Mengapa Pasar Saham Belum Mendorong Pertumbuhan Ekonomi Secara Signifikan?
Regulator di China telah memperketat persyaratan untuk pencatatan saham baru sejak April 2024, setelah kekacauan pasar yang melanda awal tahun lalu. Langkah ini bertujuan untuk melindungi investor dan memastikan stabilitas pasar, namun di sisi lain, hal ini juga membatasi akses perusahaan terhadap modal ekuitas yang diperlukan untuk pertumbuhan.
Akibat dari kebijakan ketat tersebut, hanya sekitar 1% dari total dana yang diperoleh korporasi non-keuangan datang dari pasar saham hingga Agustus. Jumlah ini menunjukkan bahwa meski pasar saham terlihat aktif, dukungan terhadap pertumbuhan korporasi masih lemah.
Lebih lanjut, investasi dalam aset tetap juga menunjukkan angka negatif, turun lebih dari 6% dalam setahun terakhir. Ini semakin memperjelas bahwa hanya sektor keuangan yang lebih mengandalkan aktivitas broker, pinjaman margin, dan bank investasi yang terlibat dalam kontribusi terhadap PDB.
Namun, keadaan saat ini tidak membawa dampak yang sama seperti apa yang terjadi pada 2015, ketika booming pasar saham berkontribusi nyata terhadap pertumbuhan ekonomi sebesar 16%. Pada tahun ini, sektor keuangan hanya tumbuh 4%, tertekan oleh penurunan komisi broker dan kinerja perbankan yang lesu.
Reli pasar saham saat ini juga mengingatkan pada gelembung keuangan yang terjadi di 2015. Permintaan pinjaman margin telah mencapai angka rekor, dan regulator kini mulai memperketat pengawasan terkait potensi penyalahgunaan kredit untuk tujuan investasi saham.

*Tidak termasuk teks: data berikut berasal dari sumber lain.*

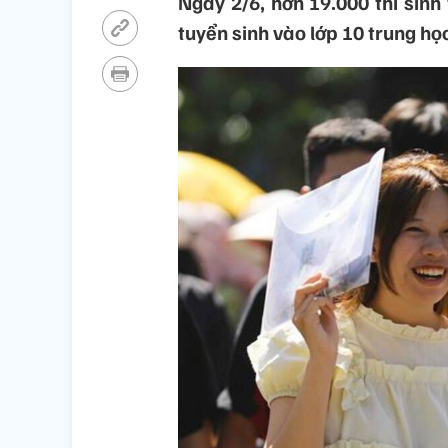
Ngày 2/6, hơn 19.000 thí sinh
tuyển sinh vào lớp 10 trung họ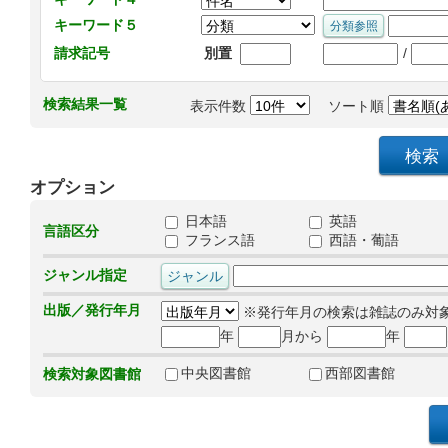
キーワード５
/
請求記号
別置
検索結果一覧
表示件数
ソート順
オプション
日本語
英語
言語区分
フランス語
西語・葡語
ジャンル指定
出版／発行年月
※発行年月の検索は雑誌のみ対
年
月から
年
中央図書館
西部図書館
検索対象図書館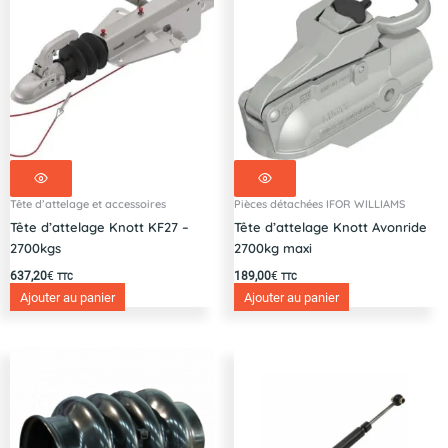
Tête d’attelage et accessoires
Pièces détachées IFOR WILLIAMS
Tête d’attelage Knott KF27 –
Tête d’attelage Knott Avonride
2700kgs
2700kg maxi
637,20
€
189,00
€
TTC
TTC
Ajouter au panier
Ajouter au panier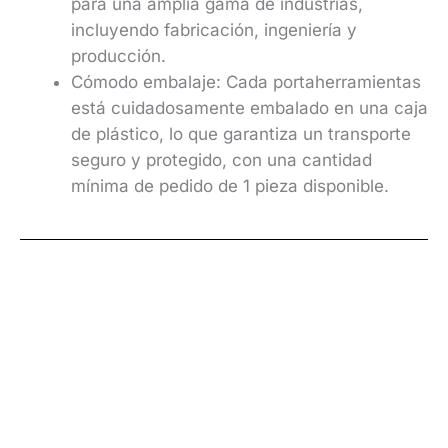
para una amplia gama de industrias,
incluyendo fabricación, ingeniería y
producción.
Cómodo embalaje: Cada portaherramientas
está cuidadosamente embalado en una caja
de plástico, lo que garantiza un transporte
seguro y protegido, con una cantidad
mínima de pedido de 1 pieza disponible.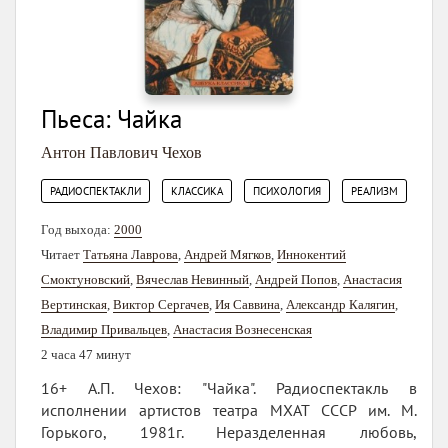
Пьеса: Чайка
Антон Павлович Чехов
,
,
,
РАДИОСПЕКТАКЛИ
КЛАССИКА
ПСИХОЛОГИЯ
РЕАЛИЗМ
Год выхода:
2000
Читает
Татьяна Лаврова
,
Андрей Мягков
,
Иннокентий
Смоктуновский
,
Вячеслав Невинный
,
Андрей Попов
,
Анастасия
Вертинская
,
Виктор Сергачев
,
Ия Саввина
,
Александр Калягин
,
Владимир Привальцев
,
Анастасия Вознесенская
2 часа 47 минут
16+ А.П. Чехов: "Чайка". Радиоспектакль в
исполнении артистов театра МХАТ СССР им. М.
Горького, 1981г. Неразделенная любовь,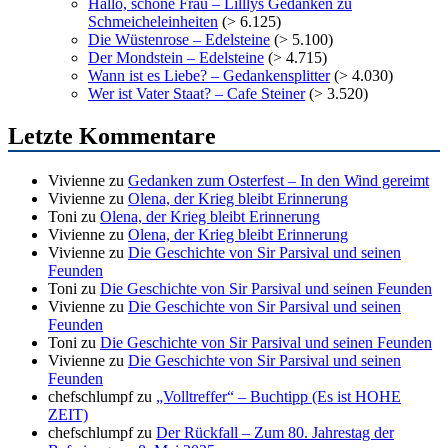
Hallo, schöne Frau – Lilllys Gedanken zu
Schmeicheleinheiten
(> 6.125)
Die Wüstenrose – Edelsteine
(> 5.100)
Der Mondstein – Edelsteine
(> 4.715)
Wann ist es Liebe? – Gedankensplitter
(> 4.030)
Wer ist Vater Staat? – Cafe Steiner
(> 3.520)
Letzte Kommentare
Vivienne
zu
Gedanken zum Osterfest – In den Wind gereimt
Vivienne
zu
Olena, der Krieg bleibt Erinnerung
Toni
zu
Olena, der Krieg bleibt Erinnerung
Vivienne
zu
Olena, der Krieg bleibt Erinnerung
Vivienne
zu
Die Geschichte von Sir Parsival und seinen
Feunden
Toni
zu
Die Geschichte von Sir Parsival und seinen Feunden
Vivienne
zu
Die Geschichte von Sir Parsival und seinen
Feunden
Toni
zu
Die Geschichte von Sir Parsival und seinen Feunden
Vivienne
zu
Die Geschichte von Sir Parsival und seinen
Feunden
chefschlumpf
zu
„Volltreffer“ – Buchtipp (Es ist HOHE
ZEIT)
chefschlumpf
zu
Der Rückfall – Zum 80. Jahrestag der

Implikasi Kebijakan Moneter dan Keberlanjutan Pertumbuhan Ekonomi
Pemerintah khawatir bahwa reli saham yang sedang berlangsung dapat berubah menjadi gelembung yang berbahaya. Ketakutan ini menciptakan dilema bagi mereka yang berusaha mengelola kebijakan moneter, karena langkah lebih lanjut dalam pelonggaran kebijakan mungkin terhambat oleh kekhawatiran atas dampak jangka panjang.
Sebagai tambahan, ekonomi China menunjukkan tanda-tanda pelemahan yang lebih dalam. Resiko perlambatan di sektor ekspor menjadi perhatian, sementara sektor properti tetap berada dalam tekanan yang cukup berat, dan pemulihan konsumsi masih jauh dari harapan.
Kebangkitan pasar saham yang awalnya bertujuan untuk memperoleh momentum positif bagi perekonomian saat ini tampak justru sebaliknya. Kekhawatiran yang muncul terkait dampaknya lebih mungkin memberikan rasa sakit pada ekonomi ketimbang memberikan dukungan yang diharapkan.
Meski ada aspek positif dalam pergerakan pasar, penting untuk diingat bahwa efek dari reli pasar saham tidak selalu linier dengan peningkatan kondisi ekonomi. Jadi, pengelolaan kebijakan yang bijaksana dan responsif terhadap realitas ekonomi menjadi sangat penting.
Kebijakan yang dilakukan oleh bank sentral dalam mendorong pertumbuhan pasar saham harus diiringi dengan langkah-langkah yang dapat mendatangkan dampak nyata bagi sektor riil. Jika tidak, kondisi ekonomi China akan menghadapi tantangan lebih besar di masa depan.